Kate kneels at Audrey’s chair as the old woman’s arms enclose her. Sophie licks her arm, and Ozzie scoots closer too. They all hold one another for a long time. The animals stare up at their mistresses with wide eyes, knowing something has happened but unsure of what it means. Kate isn’t entirely sure what it means yet either. But a dam of some sort has broken, she knows that much.
When she pulls away, she snatches a tissue from the coffee table and notices the lamplight reflecting off the glossy tan surface of the baby grand piano. “Why did you bring the piano back?” she asks. “Isn’t it just a constant reminder of all the loss? Of Ilse, and the Kaplans? Your gift?”
“Yes,” Audrey says. “That’s why I wanted it. And why I never had the water ring removed. Forgive me for asking, but if you could erase those scars, would you?”
Kate pauses. There was a time, months ago, when she would have said yes unequivocally. But she knows better now. The scars and the memories they hold are a part of her. Even if she’d tried, they wouldn’t ever actually be erased. She would still see them beneath the surface. She’s about to respond when a thought occurs to her. “Did my dad play your piano when he was here? He was a player. Not professionally or anything, but he was good. I think… I think it was therapy for him, in a way. He’d play a lot more when his depression was winning.”
Audrey smiles sadly. “Yes, he did. I even showed him ‘Ilse’s Theme,’ taught him how to play it. Again. He…” Her voice cracks. “He remembered it from when she was dying.”

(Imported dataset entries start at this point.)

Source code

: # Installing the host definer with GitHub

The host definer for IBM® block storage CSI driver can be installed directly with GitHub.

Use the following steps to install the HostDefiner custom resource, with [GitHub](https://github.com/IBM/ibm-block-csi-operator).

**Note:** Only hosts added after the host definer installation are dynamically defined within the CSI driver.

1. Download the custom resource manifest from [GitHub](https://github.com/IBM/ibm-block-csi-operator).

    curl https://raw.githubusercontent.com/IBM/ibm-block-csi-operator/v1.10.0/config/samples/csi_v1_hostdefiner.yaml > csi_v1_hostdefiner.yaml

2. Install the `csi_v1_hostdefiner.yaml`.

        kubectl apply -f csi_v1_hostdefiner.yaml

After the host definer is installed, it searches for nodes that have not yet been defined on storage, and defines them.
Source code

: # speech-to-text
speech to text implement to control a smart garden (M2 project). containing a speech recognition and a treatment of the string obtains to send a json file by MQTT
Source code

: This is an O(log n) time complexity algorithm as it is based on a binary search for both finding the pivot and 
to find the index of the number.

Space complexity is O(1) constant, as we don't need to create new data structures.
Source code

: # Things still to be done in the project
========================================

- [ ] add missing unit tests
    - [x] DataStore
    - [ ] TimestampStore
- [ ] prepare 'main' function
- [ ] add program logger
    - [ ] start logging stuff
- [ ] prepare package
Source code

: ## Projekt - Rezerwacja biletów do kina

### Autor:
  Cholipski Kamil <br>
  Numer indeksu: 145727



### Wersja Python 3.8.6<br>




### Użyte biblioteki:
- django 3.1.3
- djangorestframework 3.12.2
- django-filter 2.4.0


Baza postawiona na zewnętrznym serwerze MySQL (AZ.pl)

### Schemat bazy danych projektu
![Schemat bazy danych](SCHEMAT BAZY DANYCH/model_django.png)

A realization hits Kate with a hard jolt to the chest. “Does Ian know it?”
Audrey nods. “The composition is in the piano bench. I wrote it out and asked him to learn it so I could hear it again, somewhere other than my own dusty mind.”
“He played it the first day I met him, when you were at the doctor. There was something about it, like I knew it…” A warmth spreads in Kate’s chest, despite the heartache the day has brought.
“Well,” Audrey says quietly. “I’m glad your father played it. It helps keep Ilse’s memory alive.”
“Could I…” Kate hesitates. “Would it be okay if I had a look at the letter my dad sent?”
“I’ll swap you. Your dad’s letter for a few minutes with that necklace.”
Kate helps her up from her chair.
“Just give me a moment,” Audrey says.
Kate sits back in her chair again and watches the gold and orange flames dance and crackle in the fireplace. Somehow everything has changed, and all too late for her to do much about it besides mourn. It’s an odd conflict when happiness and sadness coexist in your heart. It’s tight yet expansive, warm but painful.
“Took me a minute,” Audrey says, returning from the office. “Here.”
Kate takes the letter, a leap in her chest, and passes the locket back to Audrey. The two women sit in silence, examining their shared treasures as though they were indeed rare gems. Reading through her dad’s letter, fresh tears drip down Kate’s face. It’s strange, she thinks, when we reach adulthood and realize that our parents are just flawed humans like we are; when the veneer wears away, and we find a person who’s just doing the best they can with what they have to work with, the trauma they’re lugging with them each day.
She glances over at Audrey, who looks up from the locket with glassy eyes. “What is it?” Kate asks, then sees that Audrey has removed the tiny photos of Kate’s grandparents. “Hey, what are you doing?”
“Look,” Audrey says, handing her the necklace.
There are two portraits inside, sepia-toned and aged, and Kate’s breath catches.
“That’s her, then. Ilse.”
“And her brother Ephraim.”
Kate takes in the dark-haired young woman with large eyes, arched brows, and a small mouth beneath a straight nose and high cheekbones. She’s friendly looking, despite the neutral expression she’s adopted for the photo. She looks pretty much how Kate had pictured her, but it’s striking and emotional to finally see the face of the woman who captured Audrey’s heart, altering the course of her life, and who nursed Kate’s father back to life and loved him as though he were her own.
“These were in my necklace the whole time,” she whispers. Her father’s family secret had lain against her own skin for years, and she hadn’t any idea.
“Just behind your own photos.”
“How did you know to look?”
Audrey gives a little shrug. “I wondered what else your father would have done with them.”